In a follow-up on the unfolding situation in Australia concerning the Japanese encephalitis virus (JEV), the Australia Department of Health has now reported 34 human cases of JEV in Australia as of March 31.

Image/Australia Department of Agriculture, Water and the Environment

24 have been confirmed with definitive laboratory evidence: New South Wales (10), Queensland (2), South Australia (3) and Victoria (9).

10 are probable cases where the person has been linked epidemiologically and/or has symptoms of the disease and has laboratory suggestive evidence: Queensland (2), South Australia (5), Victoria (2) and NSW (1).

Three fatalities have been report- One in New South Wales, one in South Australia and one in Victoria.

On 4 March 2022, Australia’s Acting Chief Medical Officer, Dr Sonya Bennett, declared the Japanese encephalitis virus (JEV) situation a Communicable Disease Incident of National Significance.

It is not known how the virus came onto mainland Australia, and it’s the first time the virus has been detected in southern Australia. The movement of infected mosquitoes or migratory waterbirds may have played a part in the virus’ spread, officials note.

In February 2022, Japanese encephalitis was detected and confirmed in piggeries in Victoria, Queensland and New South Wales. On 4 March, cases were detected in South Australia. There are currently more than 50 infected piggeries across the four states.

On 30 March, one alpaca in the Adelaide Plains local government area was confirmed with the disease. Alpaca’s, like horses, are considered a dead-end host.

Also in March, the Northern Territory Government confirmed that a feral pig from the West Daly area was positive for Japanese encephalitis.  The pig was tested in mid-March as part of a routine animal health survey conducted by the Northern Australia Quarantine Strategy.

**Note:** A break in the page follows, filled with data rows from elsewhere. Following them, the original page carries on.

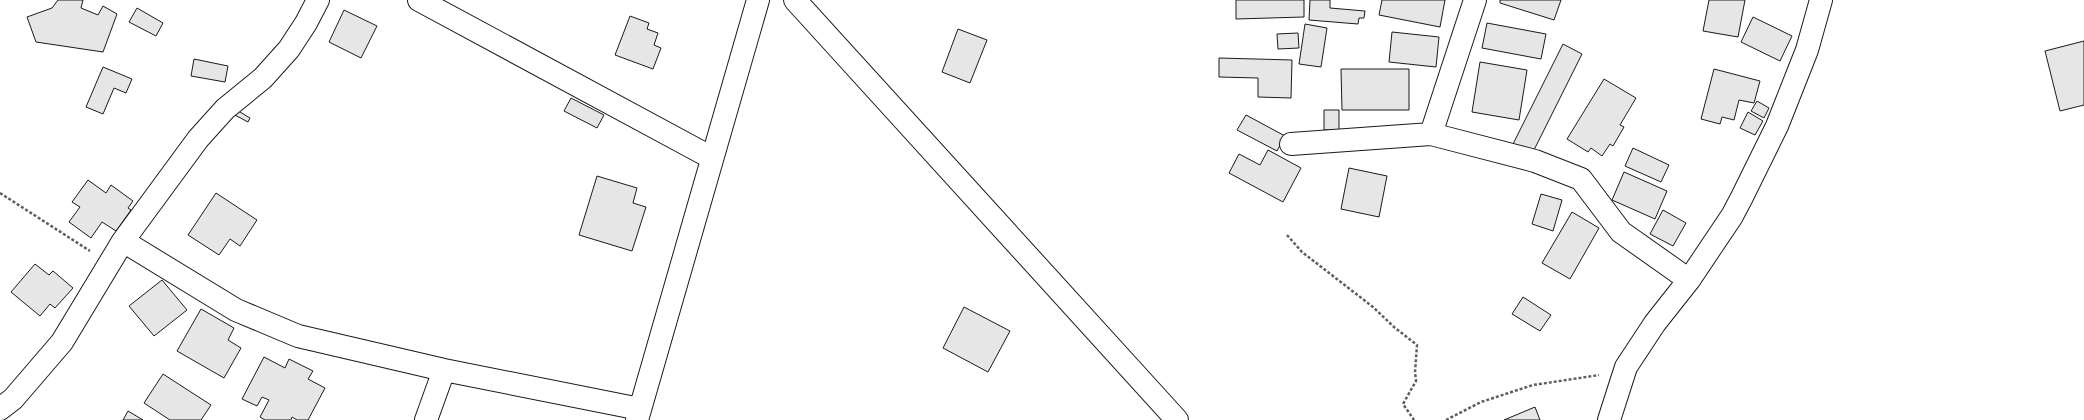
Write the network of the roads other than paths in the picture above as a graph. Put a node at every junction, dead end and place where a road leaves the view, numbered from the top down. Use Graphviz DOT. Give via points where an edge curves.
graph roads {
  1 [pos="318,0"];
  2 [pos="419,0"];
  3 [pos="758,0"];
  4 [pos="796,0"];
  5 [pos="1475,0"];
  6 [pos="1822,0"];
  7 [pos="1431,134"];
  8 [pos="1291,144"];
  9 [pos="712,158"];
  10 [pos="123,241"];
  11 [pos="1689,280"];
  12 [pos="444,370"];
  13 [pos="7,404"];
  14 [pos="639,414"];
  15 [pos="3,420"];
  16 [pos="426,420"];
  17 [pos="1177,420"];
  18 [pos="1609,420"];
  1 -- 10 [label="street" via="289,49 263,78 225,109 198,139"];
  2 -- 9 [label="street"];
  3 -- 9 [label="street"];
  4 -- 17 [label="street"];
  5 -- 7 [label="street"];
  6 -- 11 [label="street" via="1807,50 1777,126 1732,216"];
  7 -- 8 [label="street"];
  7 -- 11 [label="street" via="1535,161 1577,177 1592,192 1621,232"];
  9 -- 14 [label="street"];
  10 -- 12 [label="street" via="236,310 298,336"];
  10 -- 13 [label="street" via="62,342"];
  11 -- 18 [label="street" via="1655,323 1625,371"];
  12 -- 14 [label="street"];
  12 -- 16 [label="street"];
  13 -- 15 [label="street"];
}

Japanese encephalitis is a viral zoonotic disease that is spread by mosquitoes. The virus can cause reproductive losses and encephalitis in pigs and horses. In rare cases, Japanese encephalitis can cause disease in people. People and horses are considered ‘dead end’ hosts. Once infected, they do not play a role in transmitting the virus. Pigs and some species of wild birds are amplifying hosts.

A national working group of communicable disease, vaccine and arbovirus experts has been established.

The working group will support Australia’s response to the JEV situation. This will include:

  • mosquito surveillance and control measures
  • identification of those at direct risk, and for the rollout of vaccines.

Public health communications regarding mosquito protection will target affected communities.